Friday, September 11, 2009

Review: "Adam" Looks at Lifestyles of the Honest and Awkward

In a new movie, "Adam," the title character, a quirky loner played by the reliably adorable actor Hugh Dancy, turns his living room into an impromptu planetarium to entertain his attractive but romantically wary neighbor, Beth. Soon he is taking her to Central Park to witness raccoons frolicking in the moonlight, and we are comfortably launched on that predictable cinematic journey wherein the charming oddball woos the beautiful girl.
Predictable, that is, until a few scenes later, when Adam inappropriately announces his own sexual arousal and then confesses to Beth that he suffers from Asperger's Syndrome.

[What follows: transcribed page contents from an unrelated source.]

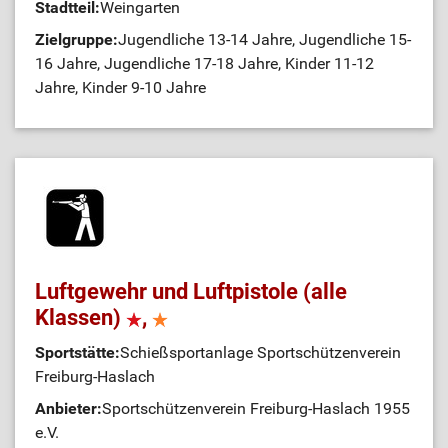
Stadtteil:
Weingarten
Zielgruppe:
Jugendliche 13-14 Jahre, Jugendliche 15-
16 Jahre, Jugendliche 17-18 Jahre, Kinder 11-12
Jahre, Kinder 9-10 Jahre
Luftgewehr und Luftpistole (alle
Klassen)
,
Sportstätte:
Schießsportanlage Sportschützenverein
Freiburg-Haslach
Anbieter:
Sportschützenverein Freiburg-Haslach 1955
e.V.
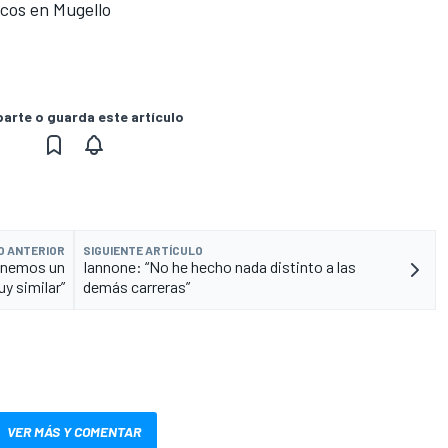
scos en Mugello
rte o guarda este artículo
O ANTERIOR
SIGUIENTE ARTÍCULO
tenemos un
Iannone: “No he hecho nada distinto a las
y similar”
demás carreras”
VER MÁS Y COMENTAR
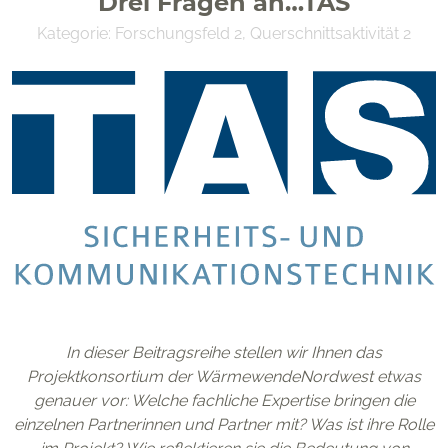
Drei Fragen an…TAS
Kategorie:
Forschungsfeld 2
,
Querschnittsaktivität 2
OFFIS e. V.
Escherweg 2
26121 Oldenburg
Förderkennzeichen 03SF0624
In dieser Beitragsreihe stellen wir Ihnen das
Projektkonsortium der WärmewendeNordwest etwas
genauer vor: Welche fachliche Expertise bringen die
einzelnen Partnerinnen und Partner mit? Was ist ihre Rolle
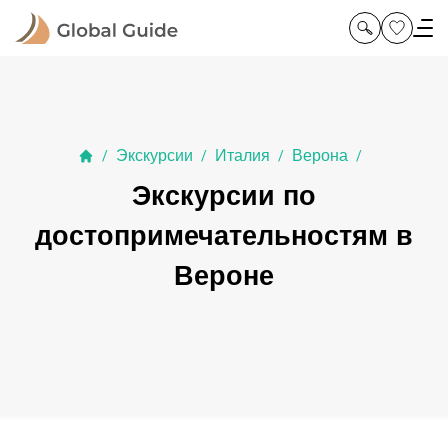
Экскурсии
Италия
Верона
/
/
/
/
Экскурсии по
достопримечательностям в
Вероне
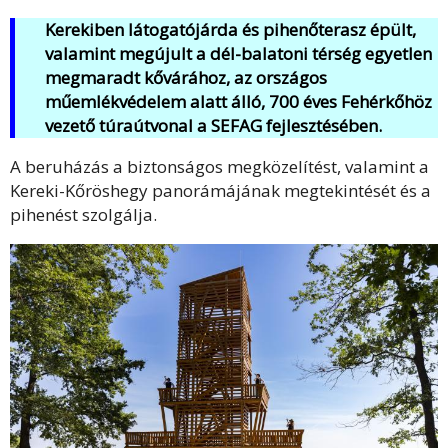
Kerekiben látogatójárda és pihenőterasz épült,
valamint megújult a dél-balatoni térség egyetlen
megmaradt kővárához, az országos
műemlékvédelem alatt álló, 700 éves Fehérkőhöz
vezető túraútvonal a SEFAG fejlesztésében.
A beruházás a biztonságos megközelítést, valamint a
Kereki-Kőröshegy panorámájának megtekintését és a
pihenést szolgálja.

Asperger's is characterized, among other things, by awkwardness in social situations and an inability to read others' body language and social cues. And yet, in "Adam," much of the leading man's appeal comes from his refreshing, albeit sometimes brutal, honesty. For Beth, whose experience with men has thus far been negative, the contrast between the awkward, earnest Adam and her suave but dishonest ex-boyfriend turns Adam's supposed deficiencies into strengths, at least for a time. Despite a compellingly sympathetic portrayal by Mr. Dancy, the movie eventually adopts a heavily didactic tone, launching Adam into the more banal role of the misfit who teaches "normal" people something about life.
Whatever the deficiencies of the film, its release cements a new awareness of Asperger's Syndrome in popular culture.